Turtles ingest sodium through a primarily carnivorous diet, but the same is not true for herbivores, “They end up needing this extra mineral source,” says Torres in an interview with LiveScience. Butterflies have other sources of sodium they rely on as well: animal urine, puddles, sweaty clothes and people.
Torres says that the activity appears to have little impact on the turtles though it may increase the risk of attracting other predators or obstructing their vision of oncoming threats. Geoff Gallice, graduate student of entomology at the Florida Museum of Natural History, agrees, “the butterflies are taking so little… They simply uptake salt through a process similar to absorption by placing the proboscis on the salt-laden (tears) and passively feed.” In fact, the turtles seem loathe to budge from their sunny spots as the butterflies alight on their shells and noses.
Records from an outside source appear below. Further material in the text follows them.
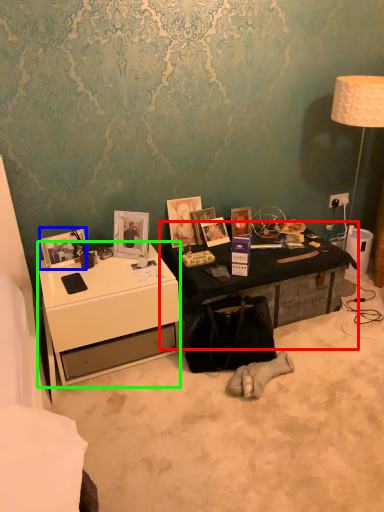
Question: Which is farther away from table (highlighted by a red box)? picture frame (highlighted by a blue box) or desk (highlighted by a green box)?

Choices:
 (A) picture frame
 (B) desk

Answer: (A)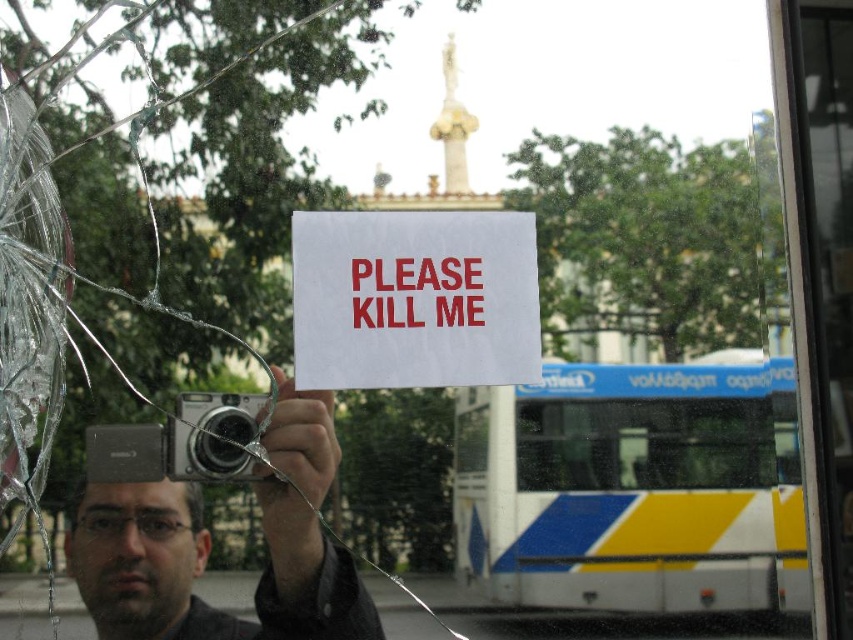
Question: Observing the image, what is the correct spatial positioning of white plastic bus at lower right in reference to matte silver camera at center?

Choices:
 (A) above
 (B) below

Answer: (A)

Question: Which is farther from the matte silver camera at center?

Choices:
 (A) white plastic bus at lower right
 (B) white paper sign at center

Answer: (A)

Question: Does white paper sign at center appear on the left side of matte silver camera at center?

Choices:
 (A) yes
 (B) no

Answer: (B)

Question: Is white plastic bus at lower right closer to camera compared to matte silver camera at center?

Choices:
 (A) no
 (B) yes

Answer: (A)

Question: Among these points, which one is nearest to the camera?

Choices:
 (A) (479, 273)
 (B) (181, 512)

Answer: (B)

Question: Which of these objects is positioned farthest from the white paper sign at center?

Choices:
 (A) white plastic bus at lower right
 (B) matte silver camera at center

Answer: (B)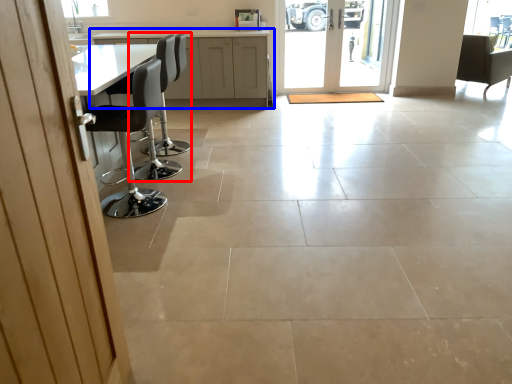
Question: Which of the following is the closest to the observer, chair (highlighted by a red box) or cabinetry (highlighted by a blue box)?

Choices:
 (A) chair
 (B) cabinetry

Answer: (A)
Torres has also witnessed bees in the same activity, drinking turtle tears, though the turtles are not as tolerant of the bees (as shown in the video). Torres suspects it is the buzzing of the wings to which they object.
This phenomenon seems to be particular to the region, other researchers report to LiveScience that they have not observed the butterfly-turtle relationship in much of the Americas. The western Amazon lacks in sodium because it is over 1,000 miles from what would be the primary source of salt, the Atlantic Ocean, and the Andes Mountains restrict it from mineral particles that would be blown in by the wind.
The Tambopata Research Center is located in the remote reaches of the Amazon, only accessible by boat on the Tambopata River. The Tambopata National Reserve covers 700,000 hectares and is a headquarters for researching and exploring Amazonian nature, wildlife and habitats.